SDS-PAGE after an affinity purification suggested the sample should be pure enough to crystallize. However, anion-exchange chromatography gave three peaks. Only the sample collected from the second peak was successfully crystallized.
Proteins with higher thermal stability is more likely to be crystallized and thermal stability of a protein can be improved by optimizing the pH, ionic strength and additives of the protein solution. Finding buffers, salt conditions and additives for stabilizing a protein is critical information for successful crystallization. The information also contribute to optimization of the buffers used in purification, leading to more effective purification.
Several methods are available for measuring thermal stability of a protein. We use the thermal shift assay (TSA), as the assay requires small amount of sample and can be processed in a high throughput manner. It should be, however, noted that some additives exhibit an apparent improvement of thermal stability in the TSA may cause aggregation of protein. Thus, a verification using a dynamic light scattering will be indispensable (see below).
Fig. 3 shows data on a protein which presented a variation of thermal stability by nearly 20?C between pH 6.0 and pH 8.5. For this protein, the higher order structure varies coordinately with the pH. Our research using TSA and the Multi-Detector SEC (see below) allowed us to identify the optimum pH-value which keep the higher order structure stable.
Generally, monodispersed and homogenious protein particles in a solution are preferable for crystallization. To evaluate monodispersity of a protein solution, dynamic light scattering (DLS) technique is used. Our criteria for crystallization are as follws;
No aggregate are observed and the polydispersity (%Pd) ranges between 15% and 25%. DLS is also used for checking aggregation caused by an additive in a new buffer conditions suggested by TSA.
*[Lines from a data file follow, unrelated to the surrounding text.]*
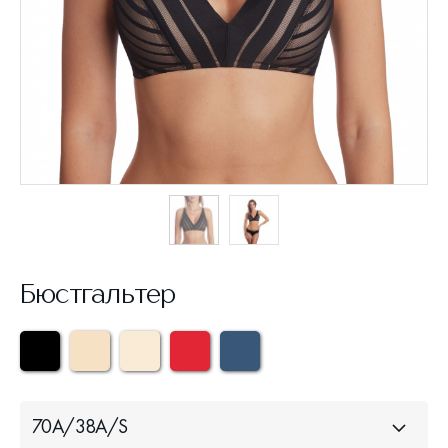
Бюстгальтер
70A/38A/S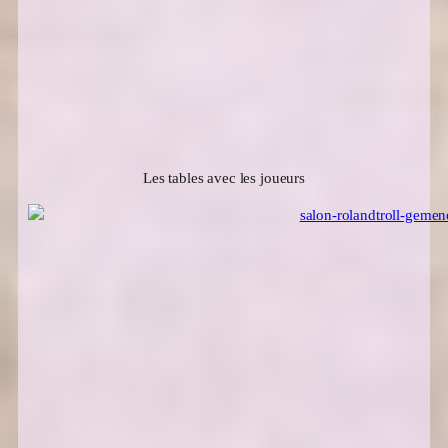
Les tables avec les joueurs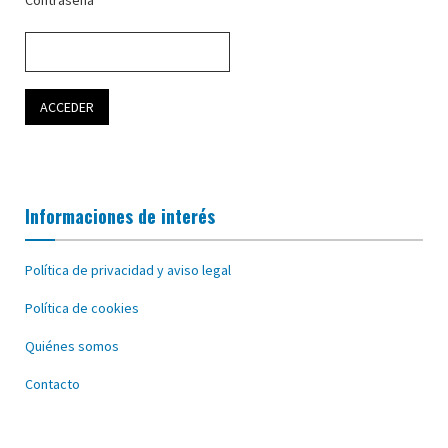
Contraseña
Informaciones de interés
Política de privacidad y aviso legal
Política de cookies
Quiénes somos
Contacto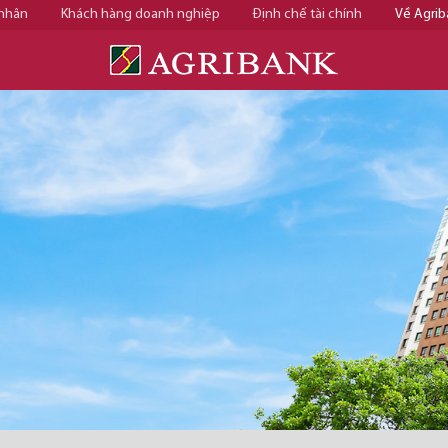
 nhân
Khách hàng doanh nghiệp
Định chế tài chính
Về Agrib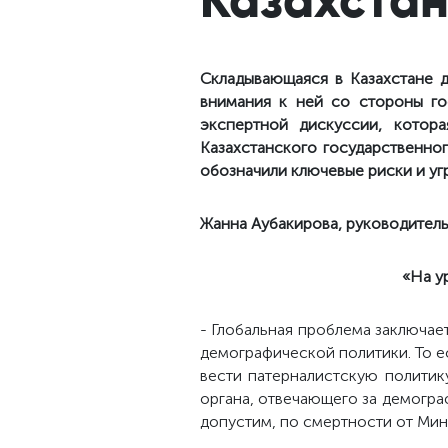
Складывающаяся в Казахстане д
внимания к ней со стороны го
экспертной дискуссии, котора
Казахстанского государственно
обозначили ключевые риски и уг
Жанна Аубакирова, руководитель
«На у
- Глобальная проблема заключае
демографической политики. То ес
вести патерналистскую политик
органа, отвечающего за демогра
допустим, по смертности от Минз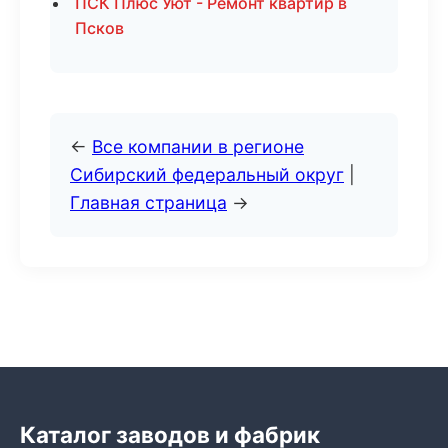
ПСК Плюс Уют - Ремонт квартир в
Псков
←
Все компании в регионе
Сибирский федеральный округ
|
Главная страница
→
Каталог заводов и фабрик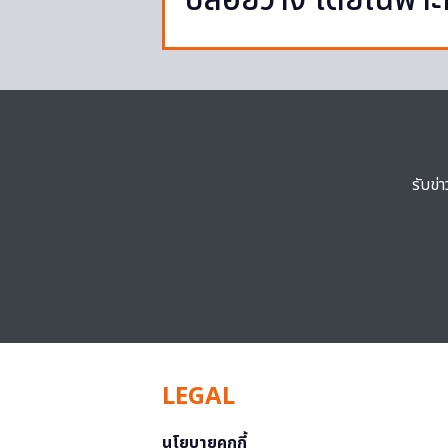
ปล่อยวาง โดยเฉพาะผ
รับข่
LEGAL
นโยบายคุกกี้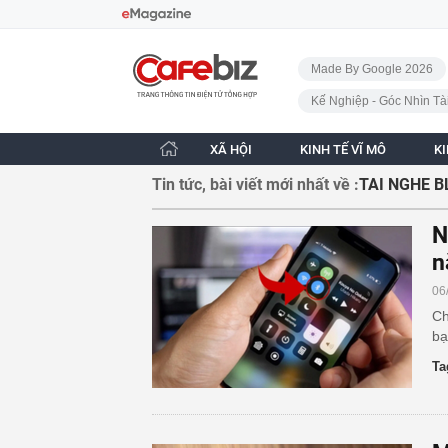
Bỏ qua điều hướng
CafeBiz - Trang chủ
Made By Google 2026
Kế Nghiệp - Góc Nhìn Tà
XÃ HỘI
KINH TẾ VĨ MÔ
K
Tin tức, bài viết mới nhất về :
TAI NGHE 
N
n
06
Ch
bạ
Ta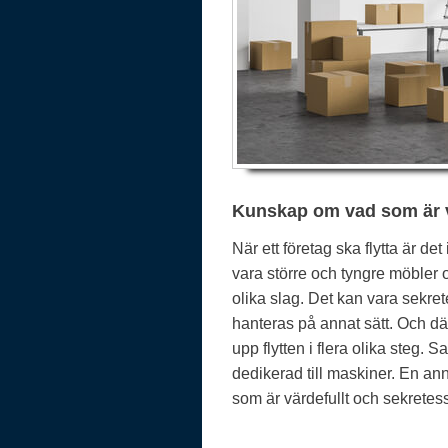
Kunskap om vad som är v
När ett företag ska flytta är de
vara större och tyngre möbler 
olika slag. Det kan vara sekr
hanteras på annat sätt. Och dä
upp flytten i flera olika steg. 
dedikerad till maskiner. En ann
som är värdefullt och sekretes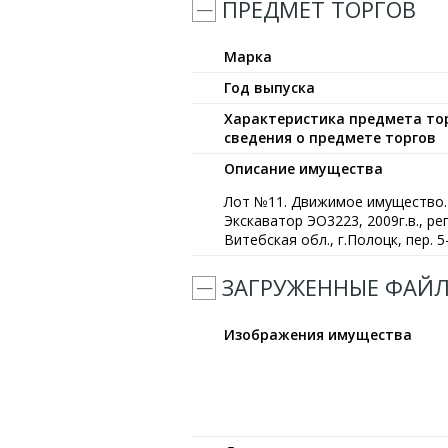
ПРЕДМЕТ ТОРГОВ
Марка
Год выпуска
Характеристика предмета тор
сведения о предмете торгов
Описание имущества
Лот №11. Движимое имущество. 
Экскаватор ЭО3223, 2009г.в., ре
Витебская обл., г.Полоцк, пер. 5
ЗАГРУЖЕННЫЕ ФАЙ
Изображения имущества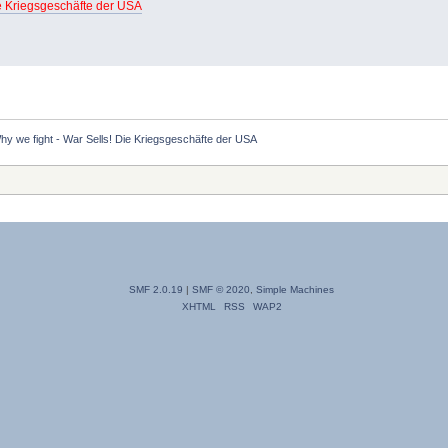
ie Kriegsgeschäfte der USA
hy we fight - War Sells! Die Kriegsgeschäfte der USA
SMF 2.0.19
|
SMF © 2020
,
Simple Machines
XHTML
RSS
WAP2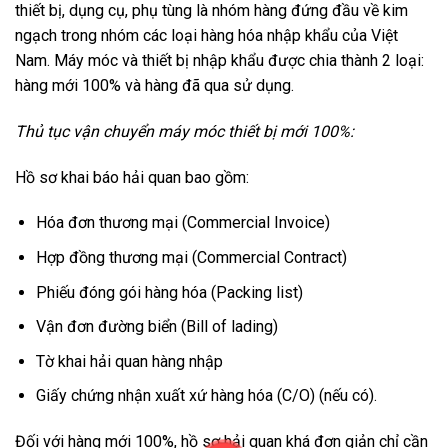
thiết bị, dụng cụ, phụ tùng là nhóm hàng đứng đầu về kim
ngạch trong nhóm các loại hàng hóa nhập khẩu của Việt
Nam. Máy móc và thiết bị nhập khẩu được chia thành 2 loại:
hàng mới 100% và hàng đã qua sử dụng.
Thủ tục vận chuyển máy móc thiết bị mới 100%:
Hồ sơ khai báo hải quan bao gồm:
Hóa đơn thương mại (Commercial Invoice)
Hợp đồng thương mại (Commercial Contract)
Phiếu đóng gói hàng hóa (Packing list)
Vận đơn đường biển (Bill of lading)
Tờ khai hải quan hàng nhập
Giấy chứng nhận xuất xứ hàng hóa (C/O) (nếu có).
Đối với hàng mới 100%, hồ sơ hải quan khá đơn giản chỉ cần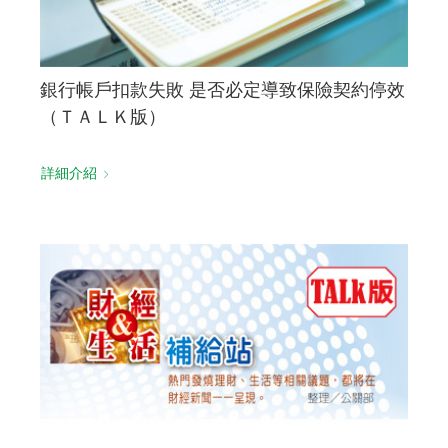
銀行帳戶扣款失敗 是否必定導致保險契約停效
（ＴＡＬＫ版）
詳細介紹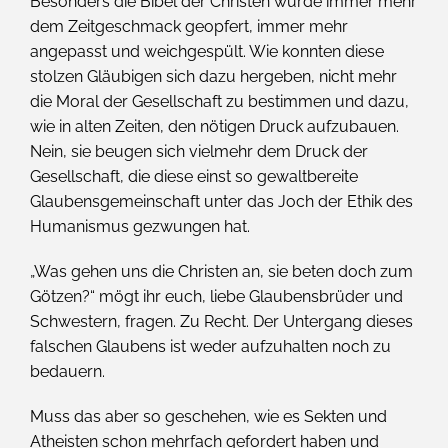
Besonders die Bibel der Christen wurde immer mehr
dem Zeitgeschmack geopfert, immer mehr
angepasst und weichgespült. Wie konnten diese
stolzen Gläubigen sich dazu hergeben, nicht mehr
die Moral der Gesellschaft zu bestimmen und dazu,
wie in alten Zeiten, den nötigen Druck aufzubauen.
Nein, sie beugen sich vielmehr dem Druck der
Gesellschaft, die diese einst so gewaltbereite
Glaubensgemeinschaft unter das Joch der Ethik des
Humanismus gezwungen hat.
„Was gehen uns die Christen an, sie beten doch zum
Götzen?“ mögt ihr euch, liebe Glaubensbrüder und
Schwestern, fragen. Zu Recht. Der Untergang dieses
falschen Glaubens ist weder aufzuhalten noch zu
bedauern.
Muss das aber so geschehen, wie es Sekten und
Atheisten schon mehrfach gefordert haben und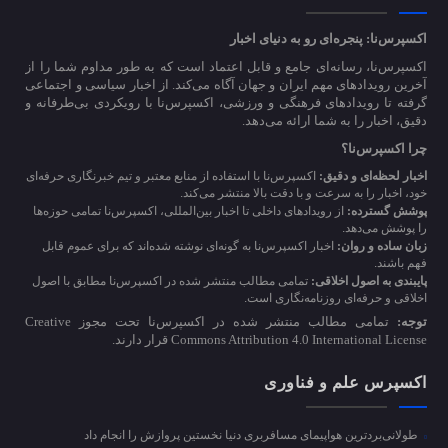
اکسپرس‌نا: پنجره‌ای رو به دنیای اخبار
اکسپرس‌نا، رسانه‌ای جامع و قابل اعتماد است که به طور مداوم شما را از
آخرین رویدادهای مهم ایران و جهان آگاه می‌کند. از اخبار سیاسی و اجتماعی
گرفته تا رویدادهای فرهنگی و ورزشی، اکسپرس‌نا با رویکردی بی‌طرفانه و
دقیق، اخبار را به شما ارائه می‌دهد.
چرا اکسپرس‌نا؟
اخبار لحظه‌ای و دقیق:
اکسپرس‌نا با استفاده از منابع معتبر و تیم خبرنگاری حرفه‌ای
خود، اخبار را به سرعت و با دقت بالا منتشر می‌کند.
پوشش گسترده:
از رویدادهای داخلی تا اخبار بین‌المللی، اکسپرس‌نا تمامی حوزه‌ها
را پوشش می‌دهد.
زبان ساده و روان:
اخبار اکسپرس‌نا به گونه‌ای نوشته شده‌اند که برای عموم قابل
فهم باشند.
پایبندی به اصول اخلاقی:
تمامی مطالب منتشر شده در اکسپرس‌نا مطابق با اصول
اخلاقی و حرفه‌ای روزنامه‌نگاری است.
توجه:
تمامی مطالب منتشر شده در اکسپرس‌نا تحت مجوز Creative
Commons Attribution 4.0 International License قرار دارند.
اکسپرس علم و فناوری
طولانی‌بردترین هواپیمای مسافربری دنیا نخستین پروازش را انجام داد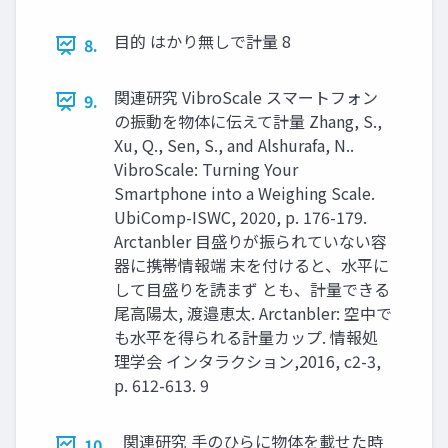
⽬的 はかり無しで計量 8
8.
関連研究 VibroScale スマートフォン
9.
の振動を物体に伝えて計量 Zhang, S.,
Xu, Q., Sen, S., and Alshurafa, N..
VibroScale: Turning Your
Smartphone into a Weighing Scale.
UbiComp-ISWC, 2020, p. 176-179.
Arctanbler ⽬盛りが振られていない容
器に携帯情報端 末を付けると、⽔平に
して⽬盛りを読まず とも、計量できる
尾⾼陽太, 渡邉恵太. Arctanbler: 空中で
も⽔平を得られる計量カップ. 情報処
理学会 インタラクション,2016, c2-3,
p. 612-613. 9
関連研究 ⼿のひらに物体を載せた時
10.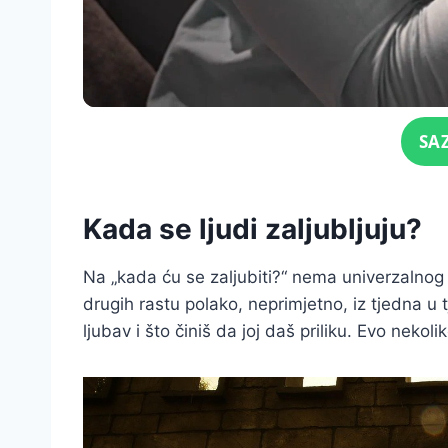
Click for sound
SA
Kada se ljudi zaljubljuju?
Na „kada ću se zaljubiti?“ nema univerzalnog 
drugih rastu polako, neprimjetno, iz tjedna u
ljubav i što činiš da joj daš priliku. Evo nekol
The left panel of Fig. 4 shows the intensity-based particle size distribution and the right panel shows the volume-based particle size distribution. Larger particles are more contribute to the scattering. Therefore intensity-based size distribution sometimes indicate aggregates that gives no peaks in the volume-based size distribution. Desirably, and ideally, no aggregation is observed in the intensity-based size distribution. Even if such an ideal condition is not available but if the volume-based size distribution indicate a low heterogeneity (%Pd＜20) peak without aggregation, we make a start on the crystallization process.
The DLS data shown here are obtained by Malvern Zetasizer µV(Malvern Panalytical)
This section explains a technique for determination of absolute molecular weight by measuring the refractive index, UV/Vis absorbance and light scattering of a sample protein eluted from the gel filtration column. The formation of quaternary structure and aggregation.
This technique can be used whether the protein is present as monomer or oligomer in the solution or to check it for formation of heterocomplex.
Fig. 5 shows analyses of the abundance ratios of monomers, dimers and trimers.
This data was obtained by OmniSEC(Malvern Panalytical) system.